* [RECORDS SHOWN]
-----
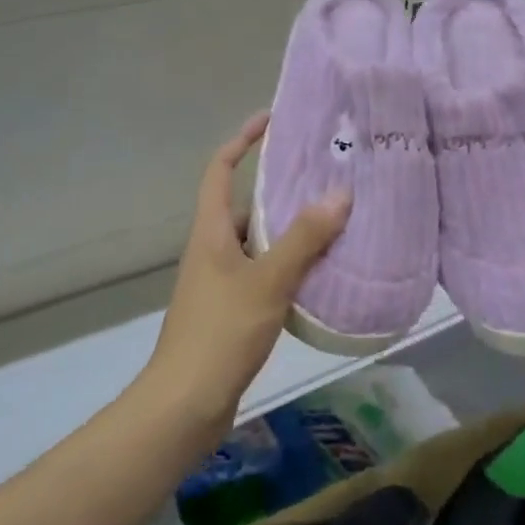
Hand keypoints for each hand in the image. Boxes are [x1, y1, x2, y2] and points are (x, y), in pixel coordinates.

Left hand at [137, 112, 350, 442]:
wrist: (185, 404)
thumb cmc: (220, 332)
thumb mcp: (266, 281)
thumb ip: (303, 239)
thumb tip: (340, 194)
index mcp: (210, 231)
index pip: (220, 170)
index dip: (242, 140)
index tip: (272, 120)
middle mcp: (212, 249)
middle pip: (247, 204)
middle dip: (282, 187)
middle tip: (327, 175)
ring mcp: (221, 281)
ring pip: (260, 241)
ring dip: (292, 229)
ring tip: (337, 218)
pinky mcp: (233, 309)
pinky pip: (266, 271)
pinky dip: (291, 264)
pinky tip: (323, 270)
-----
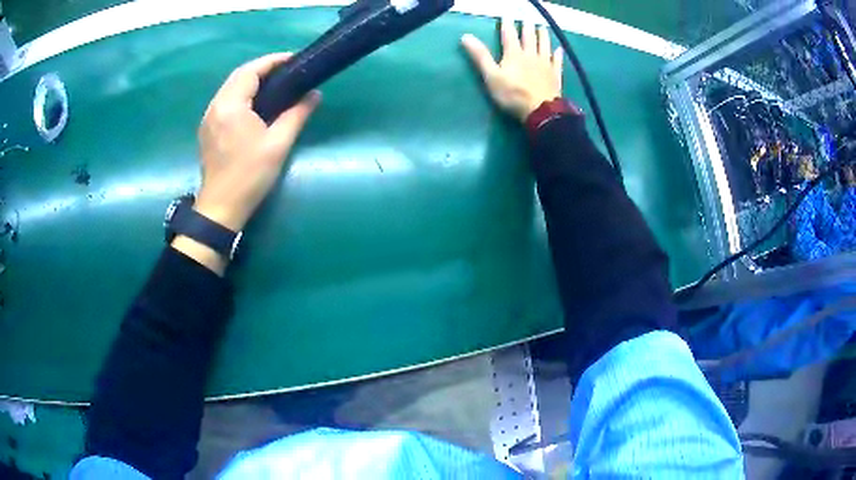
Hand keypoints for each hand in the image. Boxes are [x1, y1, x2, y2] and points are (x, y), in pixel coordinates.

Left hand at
-----
* [TASK STATEMENT] All that is wanted is an exact copy of the lines above from the one with "thumb tip: (340, 194)" through the one with "pinky tip: (323, 270)", with both ends included.

* [EXPECTED OUTPUT]
thumb tip: (340, 194)
index mcp: (210, 231)
index pip: (220, 170)
index dip: (242, 140)
index tip: (272, 120)
middle mcp: (212, 249)
middle pip: (247, 204)
middle dip: (282, 187)
middle tip: (327, 175)
ring mcp: (221, 281)
ring pip: (260, 241)
ring dip: (292, 229)
ring tip: (337, 218)
pinky mcp: (233, 309)
pinky pip: (266, 271)
pinky dip: (291, 264)
pinky tip: (323, 270)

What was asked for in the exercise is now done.